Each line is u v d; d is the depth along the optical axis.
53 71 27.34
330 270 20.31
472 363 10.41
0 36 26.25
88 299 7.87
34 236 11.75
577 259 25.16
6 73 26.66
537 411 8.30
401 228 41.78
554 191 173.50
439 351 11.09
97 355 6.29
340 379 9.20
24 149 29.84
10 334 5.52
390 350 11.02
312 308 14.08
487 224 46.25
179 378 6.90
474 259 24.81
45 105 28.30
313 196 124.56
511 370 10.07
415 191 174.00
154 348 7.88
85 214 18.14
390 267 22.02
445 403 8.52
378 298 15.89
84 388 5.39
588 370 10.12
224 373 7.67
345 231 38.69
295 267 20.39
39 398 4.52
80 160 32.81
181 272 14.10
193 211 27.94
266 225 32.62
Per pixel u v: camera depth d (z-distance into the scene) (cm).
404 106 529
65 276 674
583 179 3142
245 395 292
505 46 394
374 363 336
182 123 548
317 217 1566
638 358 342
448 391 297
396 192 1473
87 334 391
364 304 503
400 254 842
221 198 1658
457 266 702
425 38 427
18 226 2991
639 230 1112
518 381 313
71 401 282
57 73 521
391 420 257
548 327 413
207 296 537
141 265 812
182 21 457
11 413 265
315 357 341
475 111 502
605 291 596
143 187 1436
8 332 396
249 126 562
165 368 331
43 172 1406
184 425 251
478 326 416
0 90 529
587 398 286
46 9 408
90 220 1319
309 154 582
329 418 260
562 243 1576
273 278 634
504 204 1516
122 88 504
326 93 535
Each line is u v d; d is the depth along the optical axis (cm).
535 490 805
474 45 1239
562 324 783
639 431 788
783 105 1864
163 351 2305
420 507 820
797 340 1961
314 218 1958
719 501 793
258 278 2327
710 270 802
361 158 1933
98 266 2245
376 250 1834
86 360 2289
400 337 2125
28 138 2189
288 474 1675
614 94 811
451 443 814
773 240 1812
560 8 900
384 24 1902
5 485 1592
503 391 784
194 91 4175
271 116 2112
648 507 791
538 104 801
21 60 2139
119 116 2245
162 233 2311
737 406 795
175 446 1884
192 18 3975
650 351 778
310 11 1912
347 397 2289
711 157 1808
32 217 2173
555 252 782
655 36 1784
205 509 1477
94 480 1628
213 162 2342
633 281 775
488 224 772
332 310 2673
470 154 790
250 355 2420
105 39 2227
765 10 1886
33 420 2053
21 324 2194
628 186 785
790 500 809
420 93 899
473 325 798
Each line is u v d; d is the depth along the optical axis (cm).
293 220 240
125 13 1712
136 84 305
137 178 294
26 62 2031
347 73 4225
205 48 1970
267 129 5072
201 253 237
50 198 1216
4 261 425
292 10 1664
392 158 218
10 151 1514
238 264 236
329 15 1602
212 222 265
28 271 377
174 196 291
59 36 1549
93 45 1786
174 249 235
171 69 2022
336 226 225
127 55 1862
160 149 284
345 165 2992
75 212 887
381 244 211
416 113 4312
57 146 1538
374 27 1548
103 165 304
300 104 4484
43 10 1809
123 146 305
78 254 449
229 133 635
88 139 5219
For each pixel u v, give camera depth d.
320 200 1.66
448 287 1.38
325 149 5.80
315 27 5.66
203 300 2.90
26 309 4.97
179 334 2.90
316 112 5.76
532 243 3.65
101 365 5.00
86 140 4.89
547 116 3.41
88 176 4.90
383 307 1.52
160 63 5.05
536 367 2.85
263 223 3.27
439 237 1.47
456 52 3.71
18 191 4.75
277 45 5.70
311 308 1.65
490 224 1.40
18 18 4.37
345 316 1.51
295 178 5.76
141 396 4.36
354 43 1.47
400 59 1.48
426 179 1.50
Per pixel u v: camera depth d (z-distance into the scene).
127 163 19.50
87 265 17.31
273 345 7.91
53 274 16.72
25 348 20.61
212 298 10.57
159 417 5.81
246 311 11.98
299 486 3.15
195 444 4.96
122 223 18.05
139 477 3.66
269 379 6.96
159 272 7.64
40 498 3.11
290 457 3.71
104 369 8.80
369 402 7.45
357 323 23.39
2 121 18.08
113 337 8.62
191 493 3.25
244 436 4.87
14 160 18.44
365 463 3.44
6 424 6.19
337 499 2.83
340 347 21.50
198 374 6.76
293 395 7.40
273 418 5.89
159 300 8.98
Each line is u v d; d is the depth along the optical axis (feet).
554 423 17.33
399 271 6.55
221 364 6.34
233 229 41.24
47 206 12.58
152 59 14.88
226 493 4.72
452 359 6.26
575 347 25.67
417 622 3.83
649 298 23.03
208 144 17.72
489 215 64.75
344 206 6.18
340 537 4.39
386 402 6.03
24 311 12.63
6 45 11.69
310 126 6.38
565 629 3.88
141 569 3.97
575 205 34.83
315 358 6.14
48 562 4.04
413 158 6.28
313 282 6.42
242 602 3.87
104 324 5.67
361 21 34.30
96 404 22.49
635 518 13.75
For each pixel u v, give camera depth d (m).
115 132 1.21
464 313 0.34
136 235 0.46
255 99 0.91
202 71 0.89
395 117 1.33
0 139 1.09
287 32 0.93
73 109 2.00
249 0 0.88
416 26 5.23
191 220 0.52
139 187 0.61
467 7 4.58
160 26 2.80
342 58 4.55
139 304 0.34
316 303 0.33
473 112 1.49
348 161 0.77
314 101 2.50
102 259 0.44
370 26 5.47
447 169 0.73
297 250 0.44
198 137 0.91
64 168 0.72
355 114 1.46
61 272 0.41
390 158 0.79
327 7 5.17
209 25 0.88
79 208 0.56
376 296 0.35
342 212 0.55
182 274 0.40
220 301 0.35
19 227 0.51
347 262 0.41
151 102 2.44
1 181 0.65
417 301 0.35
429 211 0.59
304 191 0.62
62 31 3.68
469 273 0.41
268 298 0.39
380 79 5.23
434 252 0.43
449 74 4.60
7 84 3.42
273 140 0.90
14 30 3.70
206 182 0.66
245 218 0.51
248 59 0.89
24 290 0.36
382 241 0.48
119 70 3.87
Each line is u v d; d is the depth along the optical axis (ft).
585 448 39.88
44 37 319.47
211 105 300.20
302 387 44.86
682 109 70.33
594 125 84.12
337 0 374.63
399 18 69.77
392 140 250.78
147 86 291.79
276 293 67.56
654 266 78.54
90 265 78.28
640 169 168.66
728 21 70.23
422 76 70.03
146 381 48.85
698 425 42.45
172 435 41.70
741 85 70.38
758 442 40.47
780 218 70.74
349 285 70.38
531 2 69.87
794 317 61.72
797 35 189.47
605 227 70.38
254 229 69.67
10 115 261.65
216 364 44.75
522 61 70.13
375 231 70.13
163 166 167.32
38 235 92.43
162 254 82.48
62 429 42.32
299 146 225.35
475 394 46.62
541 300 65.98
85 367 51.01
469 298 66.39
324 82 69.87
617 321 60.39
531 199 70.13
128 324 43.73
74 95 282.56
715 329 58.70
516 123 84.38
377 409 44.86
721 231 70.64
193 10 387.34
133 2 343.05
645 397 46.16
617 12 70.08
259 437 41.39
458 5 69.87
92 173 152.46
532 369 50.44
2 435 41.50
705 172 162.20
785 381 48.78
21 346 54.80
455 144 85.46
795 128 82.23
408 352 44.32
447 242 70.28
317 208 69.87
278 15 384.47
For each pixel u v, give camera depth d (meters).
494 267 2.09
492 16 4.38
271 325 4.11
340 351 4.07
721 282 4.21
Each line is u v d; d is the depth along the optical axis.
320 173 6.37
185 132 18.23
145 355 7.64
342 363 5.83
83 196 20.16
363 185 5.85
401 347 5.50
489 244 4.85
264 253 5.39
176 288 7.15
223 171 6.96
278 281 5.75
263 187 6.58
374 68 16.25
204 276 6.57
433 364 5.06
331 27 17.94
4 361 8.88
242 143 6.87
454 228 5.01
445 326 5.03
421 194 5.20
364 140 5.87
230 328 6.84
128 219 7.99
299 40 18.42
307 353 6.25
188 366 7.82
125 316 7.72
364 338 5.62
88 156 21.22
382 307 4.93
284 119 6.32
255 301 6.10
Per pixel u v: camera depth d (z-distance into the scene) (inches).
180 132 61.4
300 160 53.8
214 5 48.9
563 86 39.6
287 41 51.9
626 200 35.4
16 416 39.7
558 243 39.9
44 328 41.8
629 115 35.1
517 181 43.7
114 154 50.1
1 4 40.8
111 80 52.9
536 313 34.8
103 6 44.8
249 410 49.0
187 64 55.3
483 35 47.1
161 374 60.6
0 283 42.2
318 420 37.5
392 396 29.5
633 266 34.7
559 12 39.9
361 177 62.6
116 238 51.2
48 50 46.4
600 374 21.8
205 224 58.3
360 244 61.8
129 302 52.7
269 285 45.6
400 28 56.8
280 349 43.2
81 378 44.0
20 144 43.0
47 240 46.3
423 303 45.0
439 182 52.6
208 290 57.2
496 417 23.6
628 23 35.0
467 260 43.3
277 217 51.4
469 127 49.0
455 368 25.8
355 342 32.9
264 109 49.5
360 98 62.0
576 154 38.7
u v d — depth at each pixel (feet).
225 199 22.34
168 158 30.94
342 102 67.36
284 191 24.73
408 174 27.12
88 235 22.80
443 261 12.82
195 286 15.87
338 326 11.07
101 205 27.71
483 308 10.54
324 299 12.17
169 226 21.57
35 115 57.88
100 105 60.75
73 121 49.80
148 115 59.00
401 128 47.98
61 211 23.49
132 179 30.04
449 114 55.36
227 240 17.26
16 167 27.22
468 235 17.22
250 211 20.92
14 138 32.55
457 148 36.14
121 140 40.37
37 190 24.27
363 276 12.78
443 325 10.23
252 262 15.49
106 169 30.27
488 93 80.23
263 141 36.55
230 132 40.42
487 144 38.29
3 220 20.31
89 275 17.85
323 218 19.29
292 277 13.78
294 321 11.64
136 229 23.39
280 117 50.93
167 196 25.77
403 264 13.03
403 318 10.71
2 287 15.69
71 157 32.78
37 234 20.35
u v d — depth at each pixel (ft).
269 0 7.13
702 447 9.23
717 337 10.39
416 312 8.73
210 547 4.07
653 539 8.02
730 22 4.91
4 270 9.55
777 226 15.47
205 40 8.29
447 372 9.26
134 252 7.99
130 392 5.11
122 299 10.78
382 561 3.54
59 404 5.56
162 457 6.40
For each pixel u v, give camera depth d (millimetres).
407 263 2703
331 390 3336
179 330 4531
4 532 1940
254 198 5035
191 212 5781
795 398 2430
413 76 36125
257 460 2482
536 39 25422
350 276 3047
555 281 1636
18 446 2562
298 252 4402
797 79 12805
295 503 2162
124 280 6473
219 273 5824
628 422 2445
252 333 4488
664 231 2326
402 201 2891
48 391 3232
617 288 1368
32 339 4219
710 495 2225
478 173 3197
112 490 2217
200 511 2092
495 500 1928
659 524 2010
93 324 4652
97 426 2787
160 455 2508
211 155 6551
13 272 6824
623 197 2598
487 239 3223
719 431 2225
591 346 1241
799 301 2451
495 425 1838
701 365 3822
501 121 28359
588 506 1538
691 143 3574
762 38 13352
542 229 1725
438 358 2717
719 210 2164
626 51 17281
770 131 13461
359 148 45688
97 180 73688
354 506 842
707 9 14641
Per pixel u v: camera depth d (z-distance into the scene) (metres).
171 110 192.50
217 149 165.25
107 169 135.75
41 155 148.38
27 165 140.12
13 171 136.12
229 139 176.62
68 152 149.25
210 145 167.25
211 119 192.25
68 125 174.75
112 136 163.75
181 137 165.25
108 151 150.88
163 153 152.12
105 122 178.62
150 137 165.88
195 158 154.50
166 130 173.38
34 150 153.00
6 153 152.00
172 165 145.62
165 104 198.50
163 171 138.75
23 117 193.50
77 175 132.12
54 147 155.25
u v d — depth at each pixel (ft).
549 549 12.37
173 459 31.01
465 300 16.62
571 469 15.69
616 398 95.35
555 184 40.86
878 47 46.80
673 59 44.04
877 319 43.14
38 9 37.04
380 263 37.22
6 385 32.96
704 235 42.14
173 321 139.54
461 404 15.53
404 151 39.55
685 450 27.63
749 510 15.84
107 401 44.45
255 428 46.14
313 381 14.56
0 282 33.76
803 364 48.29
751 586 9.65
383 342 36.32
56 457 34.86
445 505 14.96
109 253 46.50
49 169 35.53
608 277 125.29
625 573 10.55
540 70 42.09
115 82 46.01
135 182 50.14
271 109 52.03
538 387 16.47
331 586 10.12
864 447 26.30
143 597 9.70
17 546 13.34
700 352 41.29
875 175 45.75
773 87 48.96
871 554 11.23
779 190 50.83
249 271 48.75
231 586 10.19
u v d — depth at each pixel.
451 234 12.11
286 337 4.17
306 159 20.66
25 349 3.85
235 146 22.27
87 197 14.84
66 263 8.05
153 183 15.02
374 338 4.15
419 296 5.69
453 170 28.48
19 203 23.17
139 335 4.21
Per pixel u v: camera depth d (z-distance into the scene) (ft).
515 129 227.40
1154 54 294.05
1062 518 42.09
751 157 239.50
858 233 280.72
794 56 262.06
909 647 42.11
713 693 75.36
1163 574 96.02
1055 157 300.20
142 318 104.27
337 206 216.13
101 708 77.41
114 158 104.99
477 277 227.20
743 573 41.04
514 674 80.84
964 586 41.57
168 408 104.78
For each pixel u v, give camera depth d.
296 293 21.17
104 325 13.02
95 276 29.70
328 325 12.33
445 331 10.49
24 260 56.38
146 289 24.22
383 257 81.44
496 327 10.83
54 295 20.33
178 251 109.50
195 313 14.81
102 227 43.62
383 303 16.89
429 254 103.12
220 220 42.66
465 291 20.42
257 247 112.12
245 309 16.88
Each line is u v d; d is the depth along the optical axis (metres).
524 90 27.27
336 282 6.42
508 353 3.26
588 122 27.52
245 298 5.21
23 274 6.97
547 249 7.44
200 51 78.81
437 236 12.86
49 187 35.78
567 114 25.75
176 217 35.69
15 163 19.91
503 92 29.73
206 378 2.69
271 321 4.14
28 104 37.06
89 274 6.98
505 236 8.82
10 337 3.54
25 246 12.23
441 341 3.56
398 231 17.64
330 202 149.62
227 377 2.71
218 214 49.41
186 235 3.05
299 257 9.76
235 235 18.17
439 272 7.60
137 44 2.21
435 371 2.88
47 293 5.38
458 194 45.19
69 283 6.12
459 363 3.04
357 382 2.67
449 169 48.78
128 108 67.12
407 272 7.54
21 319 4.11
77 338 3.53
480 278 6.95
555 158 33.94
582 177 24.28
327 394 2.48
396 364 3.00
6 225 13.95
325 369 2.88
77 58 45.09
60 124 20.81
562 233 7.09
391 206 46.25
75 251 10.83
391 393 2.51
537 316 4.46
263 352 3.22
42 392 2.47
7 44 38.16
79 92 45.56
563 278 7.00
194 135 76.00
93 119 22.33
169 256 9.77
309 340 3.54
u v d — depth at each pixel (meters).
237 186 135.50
____________
**WHAT YOU NEED TO DO:**
The lines to copy run from the start of the records above through the line holding "141 265 812"; give them exactly, both ends included, and nothing else.

**WRITTEN RESPONSE:**
Each line is u v d; d is the depth along the optical axis.
53 71 27.34
330 270 20.31
472 363 10.41
0 36 26.25
88 299 7.87
34 236 11.75
577 259 25.16
6 73 26.66
537 411 8.30
401 228 41.78
554 191 173.50
439 351 11.09
97 355 6.29
340 379 9.20
24 149 29.84
10 334 5.52
390 350 11.02
312 308 14.08
487 224 46.25
179 378 6.90
474 259 24.81
45 105 28.30
313 196 124.56
511 370 10.07
415 191 174.00
154 348 7.88
85 214 18.14
390 267 22.02
445 403 8.52
378 298 15.89
84 388 5.39
588 370 10.12
224 373 7.67
345 231 38.69
295 267 20.39
39 398 4.52
80 160 32.81
181 272 14.10
193 211 27.94
266 225 32.62
Per pixel u v: camera depth d (z-distance into the scene) (cm).
404 106 529
65 276 674
583 179 3142
245 395 292
505 46 394
374 363 336
182 123 548
317 217 1566
638 358 342
448 391 297
396 192 1473
87 334 391
364 304 503
400 254 842
221 198 1658
457 266 702
425 38 427
18 226 2991
639 230 1112
518 381 313
71 401 282
57 73 521
391 420 257
548 327 413
207 296 537
141 265 812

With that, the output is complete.